Finnish politicians talk of a “moment of national awakening”. Even in January, when Russian troops were massing on Ukraine’s border, Finland’s prime minister, Sanna Marin, was saying it was “very unlikely” that Finland would join Nato during her term. But when parliament voted on the question this week, only eight of its 200 MPs objected.

A dramatic shift in public opinion has led the way. Last year one poll put support for Nato membership in Finland at 34%. Last week it stood at 76%. “So yes, I think we can say it’s seismic,” said Ålander. “Logical, yes; something we’ve been preparing for, and working towards the possibility of, absolutely. But I don’t think anyone will tell you that for Finland this isn’t a historic change.”

The change in Sweden is equally monumental, said Gunilla Herolf, a senior associate research fellow at the Swedish Institute of International Affairs. “We have maintained one doctrine for 200 years,” she said. “That’s a big deal. It means something to people. It becomes an identity issue.”

Ask Swedes for three things that define their country, she said, and many might reply “hunting elk, eating fermented herring – and non-alignment”. With Finland serving as a buffer against Russia, Sweden, which has fought no wars and joined no alliances since 1812, could fashion its neutrality along more idealistic, ideological lines.

“We were protected behind Finland, which unlike us never felt safe,” Herolf said. “We had the luxury of being able to say what we liked.” So over the past two centuries, but especially since 1945, Sweden carved out an enviable space for itself: peace, nuclear disarmament, international mediation, support for fledgling democracies worldwide.

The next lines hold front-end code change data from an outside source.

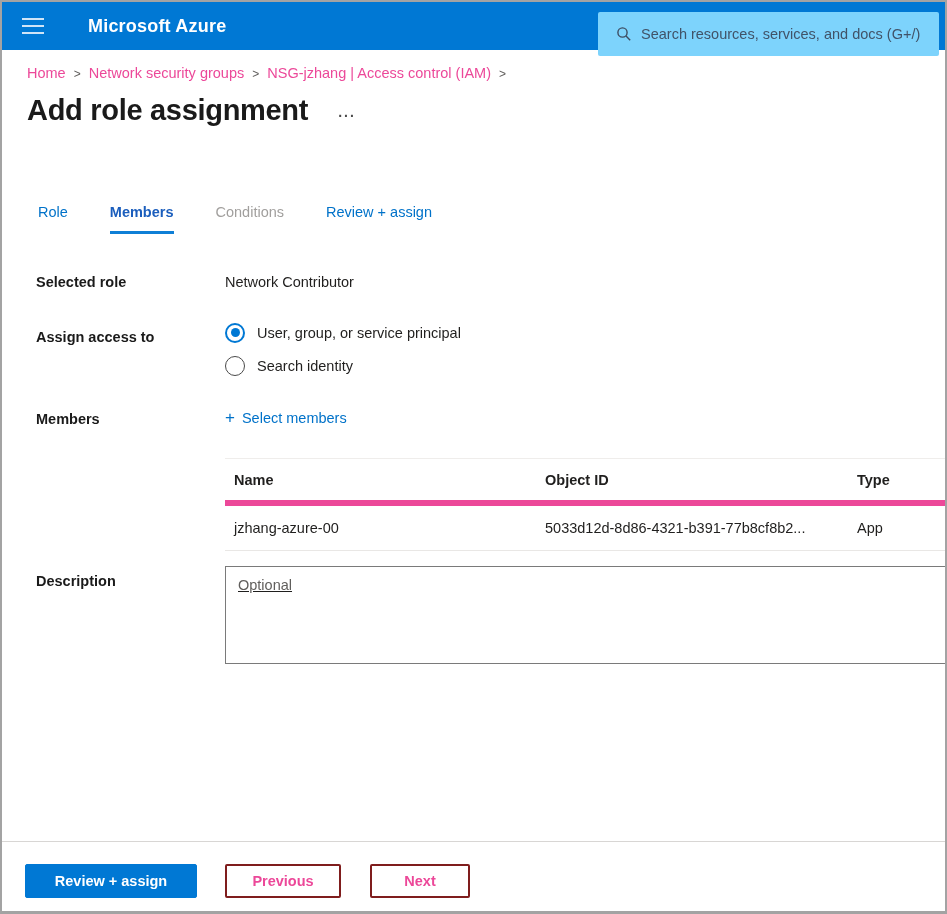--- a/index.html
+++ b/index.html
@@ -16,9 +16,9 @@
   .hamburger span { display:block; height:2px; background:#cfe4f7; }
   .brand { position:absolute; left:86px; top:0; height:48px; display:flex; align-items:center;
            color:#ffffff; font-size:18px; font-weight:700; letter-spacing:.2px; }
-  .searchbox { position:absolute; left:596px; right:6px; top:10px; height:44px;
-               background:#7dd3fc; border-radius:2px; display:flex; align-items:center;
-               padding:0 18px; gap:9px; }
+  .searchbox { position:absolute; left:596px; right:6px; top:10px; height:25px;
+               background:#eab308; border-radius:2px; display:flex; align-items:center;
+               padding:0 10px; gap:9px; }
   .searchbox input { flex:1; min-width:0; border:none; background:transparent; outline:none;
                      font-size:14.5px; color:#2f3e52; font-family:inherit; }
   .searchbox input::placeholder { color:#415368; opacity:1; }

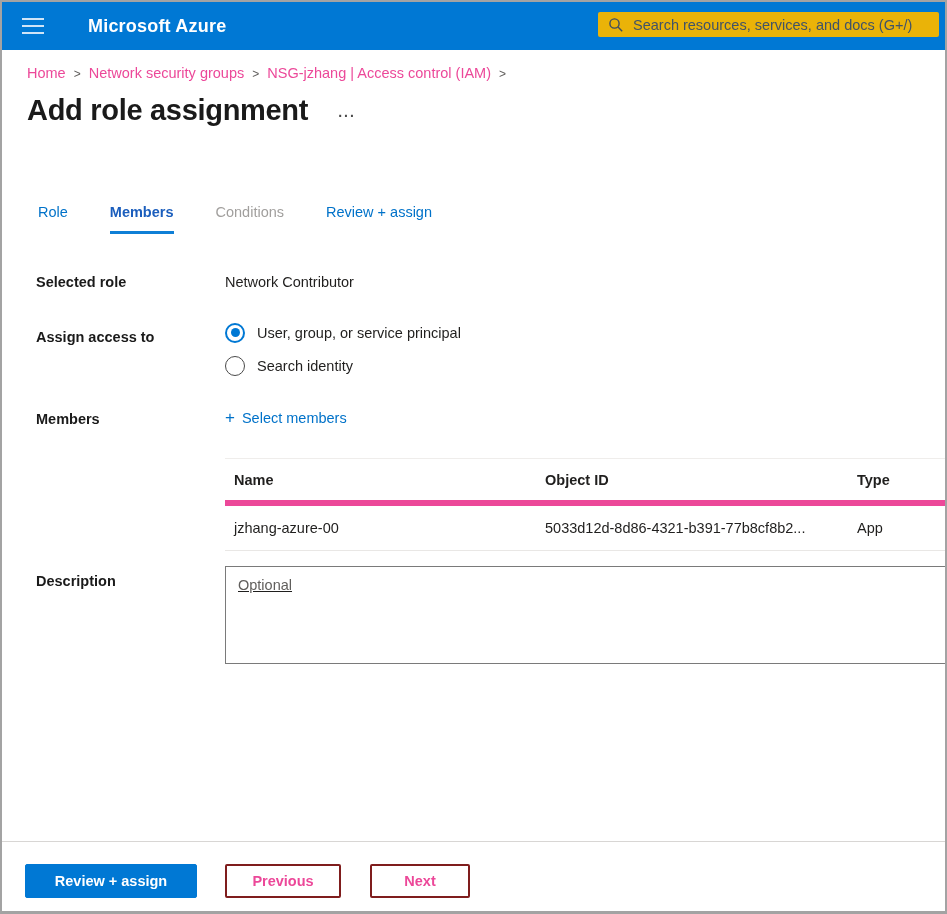--- a/index.html
+++ b/index.html
@@ -137,7 +137,7 @@
     </div>
     <div class="radio-option">
       <span class="radio-circle off"></span>
-      <span>Search identity</span>
+      <span>Managed identity</span>
     </div>
   </div>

That became part of the national self-image – and especially of the identity of Sweden’s mighty Social Democrats, who have won every election for 100 years. Many on the left still feel Nato’s nuclear deterrent raises tensions, will make Sweden less safe and cost it its pre-eminent role in global disarmament.

Herolf noted that Sweden, too, had “not always acted as a neutral or non-aligned country should”. It sent military aid to Finland during the winter war, and during the cold war it had secret security contact with the UK and the US – to the point of building runways way longer than its planes needed, to accommodate US jets.

She does not buy the Nordic arguments about Finns being inherently more pragmatic than supposedly idealistic Swedes. “I’m not sure Sweden would’ve acted differently to Finland if it had been in Finland’s geographical position,” Herolf said.

But it wasn’t, so it cut back its military in the 1990s, and ended conscription, before bringing it back and boosting defence spending again from 2014, when Russia annexed Crimea. Still, many in Sweden – where about 55% now support Nato membership – feel, at the very least, that the decision has been rushed.

Many also regret that, albeit for understandable reasons, it was Finland – Swedish territory for 600 years – that led the dance. “Finland’s swift decision kind of hijacked the Swedish debate,” said Ålander. “Sweden couldn’t be the only Nordic country outside Nato.” The exposure, added Herolf, would have been too great.

Hence, finally, the “hand-in-hand” approach: an acknowledgment of the neighbours’ strong security interdependence and cooperation in defiance of those different national stories. Finland is, at any rate, “very grateful that Sweden, despite the ideological obstacles, has taken this step”, said Meinander.

Neither country expects major consequences. Russia has halted electricity exports to Finland and is about to do the same with gas, but both represent less than 10% of overall supplies and have been replaced. Other than that, said Ålander, it would be “disinfo, cyber-attacks, maybe a few airspace violations. We’re ready for that.”

When it finally came to it, she said, Russia – in spite of its multiple prior threats – essentially acknowledged what everyone knew already: Finland and Sweden were a lost cause to Moscow the moment they joined the EU. “A lot of people were really surprised by how calmly Russia has taken it,” she said. Nato accession feels like a very big deal in Finland and Sweden; maybe it shouldn’t.